On 23 August 1995, the temple grounds were visited by King Carl XVI Gustaf and Queen Silvia as part of a modern Eriksgata, a royal tour based on a 13th century tradition. Church members, missionaries, Boy Scouts and Young Women lined the walkway, singing and waving flags, as Thomas S. Monson and local church leaders led the royal couple around the site. During the visit, Monson presented gifts to the king and queen, including a family history to Queen Silvia. He also commented on the love of scouting that both him and the king shared, with the two being prior recipients of the Bronze Wolf Award. A plaque on the temple grounds commemorates this event.

===2020s replacement===
In September 2022, the church announced the temple would close the following year to allow for extensive renovations and reconstruction, which would nearly double the temple's square footage. Temple operations shut down beginning 26 March 2023.

________________

● TASKS FOR THIS EXERCISE
**1)** Decide whether each statement below agrees with the temple passage, answering yes or no and quoting the words from the passage that settle it. (a) The king and queen visited the temple grounds in 1995. (b) Monson gave a family history to the king. (c) Temple operations shut down in September 2022.
**2)** Extend the temple passage, picking up right after its final sentence.

[Stored items]

________________

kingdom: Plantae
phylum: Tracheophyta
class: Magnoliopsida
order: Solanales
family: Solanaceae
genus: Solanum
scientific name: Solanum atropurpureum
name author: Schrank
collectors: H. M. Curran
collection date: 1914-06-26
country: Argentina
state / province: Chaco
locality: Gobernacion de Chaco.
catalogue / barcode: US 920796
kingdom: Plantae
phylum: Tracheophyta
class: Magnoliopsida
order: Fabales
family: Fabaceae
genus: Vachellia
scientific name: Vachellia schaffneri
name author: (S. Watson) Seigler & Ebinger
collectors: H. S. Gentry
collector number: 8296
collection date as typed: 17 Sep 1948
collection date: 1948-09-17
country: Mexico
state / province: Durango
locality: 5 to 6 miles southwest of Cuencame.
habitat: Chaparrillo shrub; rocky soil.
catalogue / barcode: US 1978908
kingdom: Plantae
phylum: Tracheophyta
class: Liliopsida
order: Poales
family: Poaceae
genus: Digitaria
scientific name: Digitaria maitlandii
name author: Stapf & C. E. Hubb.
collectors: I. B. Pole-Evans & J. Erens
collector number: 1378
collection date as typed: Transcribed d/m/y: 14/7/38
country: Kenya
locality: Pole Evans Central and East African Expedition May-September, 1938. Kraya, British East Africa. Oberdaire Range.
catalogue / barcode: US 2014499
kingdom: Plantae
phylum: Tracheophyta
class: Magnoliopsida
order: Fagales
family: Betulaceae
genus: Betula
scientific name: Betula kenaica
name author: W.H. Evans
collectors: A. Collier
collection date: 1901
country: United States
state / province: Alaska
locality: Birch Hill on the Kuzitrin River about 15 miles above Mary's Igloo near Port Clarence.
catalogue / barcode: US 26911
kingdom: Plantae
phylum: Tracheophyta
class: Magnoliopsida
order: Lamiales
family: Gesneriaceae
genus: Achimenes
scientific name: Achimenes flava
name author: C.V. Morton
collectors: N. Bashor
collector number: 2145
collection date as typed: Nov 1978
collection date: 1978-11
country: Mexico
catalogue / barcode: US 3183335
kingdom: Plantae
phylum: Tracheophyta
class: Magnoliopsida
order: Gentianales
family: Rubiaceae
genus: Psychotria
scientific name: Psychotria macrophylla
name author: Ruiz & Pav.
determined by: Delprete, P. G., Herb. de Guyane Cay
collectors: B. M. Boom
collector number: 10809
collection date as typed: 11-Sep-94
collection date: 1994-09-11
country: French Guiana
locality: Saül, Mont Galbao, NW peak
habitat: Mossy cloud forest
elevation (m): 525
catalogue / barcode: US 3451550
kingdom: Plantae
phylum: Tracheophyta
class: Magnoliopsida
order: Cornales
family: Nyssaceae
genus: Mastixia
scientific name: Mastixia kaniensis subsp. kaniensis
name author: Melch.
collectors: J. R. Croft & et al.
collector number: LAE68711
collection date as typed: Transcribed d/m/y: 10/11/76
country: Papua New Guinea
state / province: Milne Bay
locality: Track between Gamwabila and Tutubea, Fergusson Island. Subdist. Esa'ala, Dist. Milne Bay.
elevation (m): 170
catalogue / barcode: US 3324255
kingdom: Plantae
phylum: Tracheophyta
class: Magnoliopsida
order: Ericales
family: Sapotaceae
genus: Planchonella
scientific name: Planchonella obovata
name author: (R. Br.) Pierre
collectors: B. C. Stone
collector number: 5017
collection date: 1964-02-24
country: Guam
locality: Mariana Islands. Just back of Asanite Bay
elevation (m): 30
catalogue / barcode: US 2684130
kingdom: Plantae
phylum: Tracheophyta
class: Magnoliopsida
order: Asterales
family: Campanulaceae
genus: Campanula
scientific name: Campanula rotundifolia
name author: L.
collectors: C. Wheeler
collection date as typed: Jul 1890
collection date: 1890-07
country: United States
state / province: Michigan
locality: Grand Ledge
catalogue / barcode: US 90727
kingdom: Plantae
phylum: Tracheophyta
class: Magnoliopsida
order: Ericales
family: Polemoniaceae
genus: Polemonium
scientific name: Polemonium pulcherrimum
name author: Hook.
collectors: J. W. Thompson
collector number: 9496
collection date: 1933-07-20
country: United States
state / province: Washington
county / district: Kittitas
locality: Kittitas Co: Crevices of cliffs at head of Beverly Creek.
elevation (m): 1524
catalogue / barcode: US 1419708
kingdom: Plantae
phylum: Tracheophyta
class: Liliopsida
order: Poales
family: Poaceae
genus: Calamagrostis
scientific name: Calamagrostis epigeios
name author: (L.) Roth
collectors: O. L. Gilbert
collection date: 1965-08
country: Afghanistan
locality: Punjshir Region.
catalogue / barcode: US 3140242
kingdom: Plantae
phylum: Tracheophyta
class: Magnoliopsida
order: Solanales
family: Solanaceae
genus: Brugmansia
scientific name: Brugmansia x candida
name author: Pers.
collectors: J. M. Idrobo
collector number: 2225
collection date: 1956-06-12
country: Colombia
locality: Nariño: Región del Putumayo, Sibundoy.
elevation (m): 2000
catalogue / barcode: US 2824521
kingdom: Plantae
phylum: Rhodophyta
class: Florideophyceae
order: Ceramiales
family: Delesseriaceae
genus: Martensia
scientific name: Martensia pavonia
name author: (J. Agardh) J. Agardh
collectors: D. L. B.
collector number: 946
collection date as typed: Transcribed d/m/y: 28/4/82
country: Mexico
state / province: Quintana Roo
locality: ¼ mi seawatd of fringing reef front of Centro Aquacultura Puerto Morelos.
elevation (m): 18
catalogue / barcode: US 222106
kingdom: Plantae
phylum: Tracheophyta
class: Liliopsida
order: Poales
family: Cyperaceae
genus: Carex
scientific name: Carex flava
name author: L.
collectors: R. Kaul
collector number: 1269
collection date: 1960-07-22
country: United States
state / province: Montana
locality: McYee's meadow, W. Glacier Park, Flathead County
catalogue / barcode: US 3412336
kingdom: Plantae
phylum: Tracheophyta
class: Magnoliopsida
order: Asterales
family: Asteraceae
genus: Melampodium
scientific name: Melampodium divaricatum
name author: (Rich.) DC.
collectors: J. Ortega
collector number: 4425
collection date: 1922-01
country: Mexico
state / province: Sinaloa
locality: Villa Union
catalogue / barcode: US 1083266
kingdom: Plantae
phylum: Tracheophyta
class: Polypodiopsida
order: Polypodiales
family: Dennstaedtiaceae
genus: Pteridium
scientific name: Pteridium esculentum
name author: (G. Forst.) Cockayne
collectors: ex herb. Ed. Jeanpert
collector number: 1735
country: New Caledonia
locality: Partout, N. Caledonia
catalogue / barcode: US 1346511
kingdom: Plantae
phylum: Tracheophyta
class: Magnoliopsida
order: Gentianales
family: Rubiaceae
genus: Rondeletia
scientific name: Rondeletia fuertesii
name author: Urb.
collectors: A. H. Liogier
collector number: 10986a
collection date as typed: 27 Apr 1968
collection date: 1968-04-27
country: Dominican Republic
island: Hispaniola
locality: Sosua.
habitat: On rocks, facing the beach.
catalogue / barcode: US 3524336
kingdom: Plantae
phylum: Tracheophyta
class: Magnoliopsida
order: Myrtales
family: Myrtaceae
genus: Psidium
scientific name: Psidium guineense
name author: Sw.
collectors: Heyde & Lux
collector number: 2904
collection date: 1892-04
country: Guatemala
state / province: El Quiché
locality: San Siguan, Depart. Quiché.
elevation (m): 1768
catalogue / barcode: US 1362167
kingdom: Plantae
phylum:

________________

● EXERCISE RESULTS
**1)**
(a) Yes: "On 23 August 1995, the temple grounds were visited by King Carl XVI Gustaf and Queen Silvia"
(b) No: "including a family history to Queen Silvia"
(c) No: "Temple operations shut down beginning 26 March 2023."

**2)**
While preparing to renovate the temple, the church discovered several issues with the structure that could not be repaired, most notably, its foundation was not constructed below the frost line and heaving over the decades had caused cracking. This resulted in replacing, rather than simply renovating the building. Demolition of the original temple began in earnest in January 2024.

==Design and architecture==
The original temple was designed by Swedish architect John Sjöström, in collaboration with the church's architectural department, who worked to harmonize its exterior with the historic architecture of the area. The structure included an adaptation of the church's six-spire design, with the tallest spire rising to 112 ft and featuring a gold-leafed angel Moroni statue at its top. The exterior walls were finished in masonry, with a copper roof, and a cobblestone path led to the temple's front entrance. Inside the temple's 16366 sqft were four ordinance rooms, three sealing rooms, and a baptistry.

The reconstructed temple will be of similar design, with two ordinance rooms inside. The structure will be slightly longer and wider than the original, and a basement will be included with space for mechanical and workshop areas; this will increase its size to approximately 31000 sqft.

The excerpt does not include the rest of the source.